Net cash generated from financing activities decreased to A$16,343,031 for the six months ended December 31, 2021 from A$34,165,301 used for the six months ended December 31, 2020. The decrease is attributable to the two tranche A$35 million private placement in the prior period.

 

We have an unrealized foreign exchange gain of A$1,218,267 for the six months ended December 31, 2021 compared to a loss of A$987,215 for the six months ended December 31, 2020. In the 6 months ended December 31, 2021, the Australian dollar depreciated against the US dollar by 3.03%, while in the 2020 period the Australian dollar appreciated by 10.37%. The current period gain is primarily attributable to a larger US dollar cash balance which was favorably impacted by this depreciation in AUD.

 

Off-Balance Sheet Arrangements

 

We are not a party to any material off-balance sheet arrangements.

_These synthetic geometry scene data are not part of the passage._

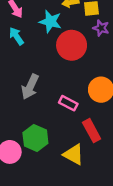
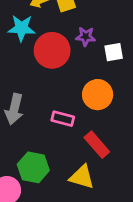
purple star: (101, 28) -> (86, 37), moved

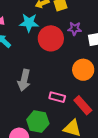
pink rectangle: (63, 119) -> (57, 97), moved

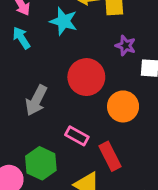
red circle: (51, 38) -> (86, 77), moved

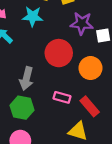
purple star: (125, 46) -> (82, 23), size x1.5
green hexagon: (41, 163) -> (22, 108), moved

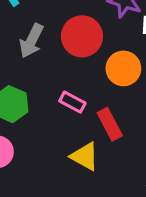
gray arrow: (26, 79) -> (31, 41), moved

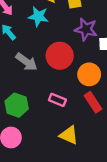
gray arrow: (31, 41) -> (26, 62), turned -75
red rectangle: (110, 124) -> (93, 102), moved

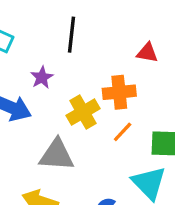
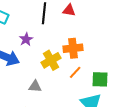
red triangle: (147, 53) -> (69, 10), moved
gray triangle: (57, 155) -> (35, 86), size x0.6

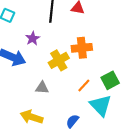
orange line: (75, 72) -> (84, 86), moved
green square: (100, 79) -> (110, 80), turned -30

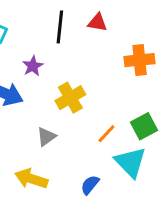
orange cross: (82, 48) -> (140, 60), moved
gray triangle: (42, 88) -> (46, 137), turned -40

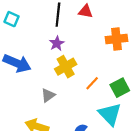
purple star: (33, 66) -> (57, 43), moved
orange line: (106, 134) -> (92, 83), moved

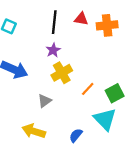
orange cross: (116, 39) -> (107, 25), moved

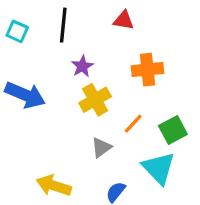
black line: (54, 22) -> (63, 25), moved
orange cross: (107, 25) -> (147, 70), moved
gray triangle: (45, 101) -> (101, 147), moved

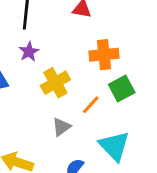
purple star: (82, 66) -> (29, 52), moved
green square: (173, 130) -> (122, 89), moved

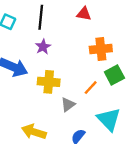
yellow cross: (55, 83) -> (49, 82), moved, turned 35

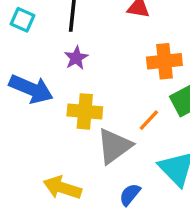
gray triangle: (68, 105) -> (114, 146), size x1.6

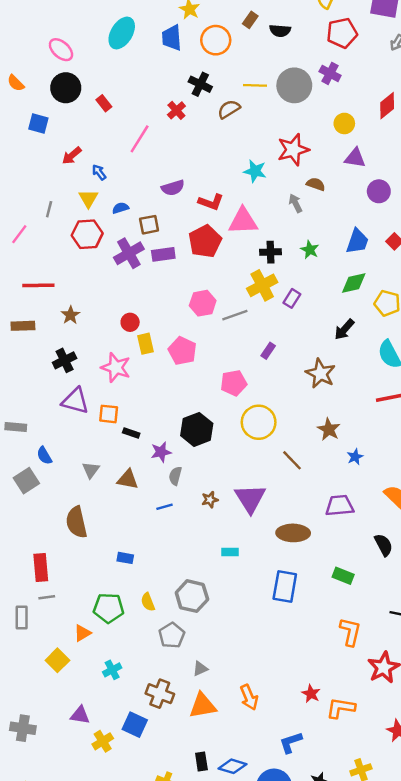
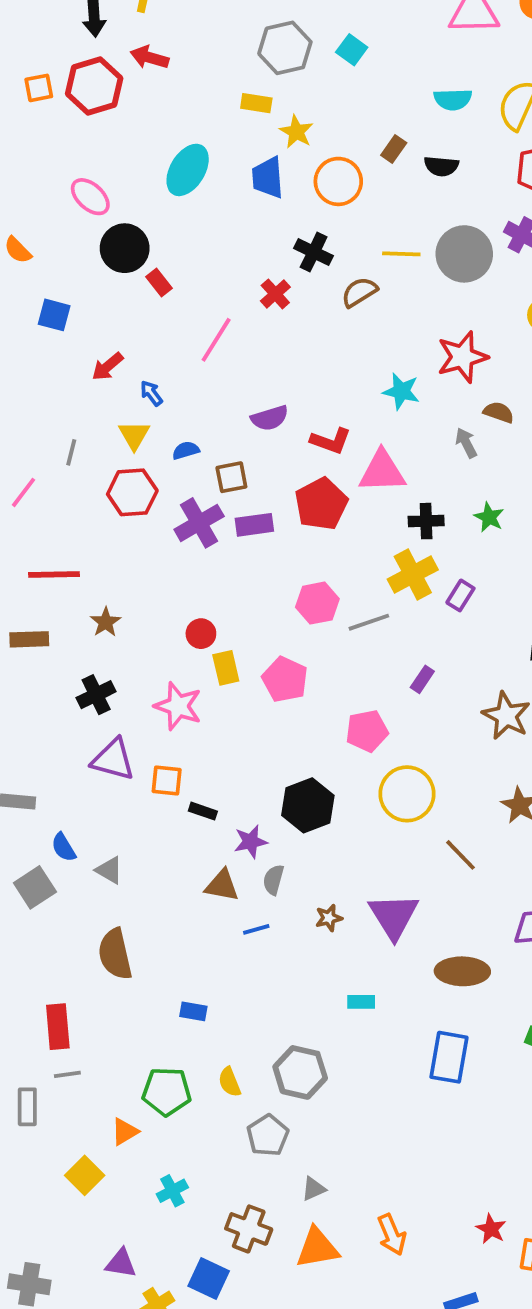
black circle: (66, 88) -> (125, 248), moved
gray triangle: (91, 470) -> (109, 870), moved, turned -36
brown triangle: (128, 479) -> (222, 885), moved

In addition, we have no unconsolidated special purpose financing or partnership entities that are likely to create material contingent obligations.

 

Conditions in Australia

 

We are incorporated under the laws of, and our principal offices and research and development facilities are located in, the Commonwealth of Australia. Therefore, we are directly affected by political and economic conditions in Australia.

 

Risk Factors

 

There have been no material changes in our risk factors reported in our Annual Report on Form 20-F for the year ended June 30, 2021.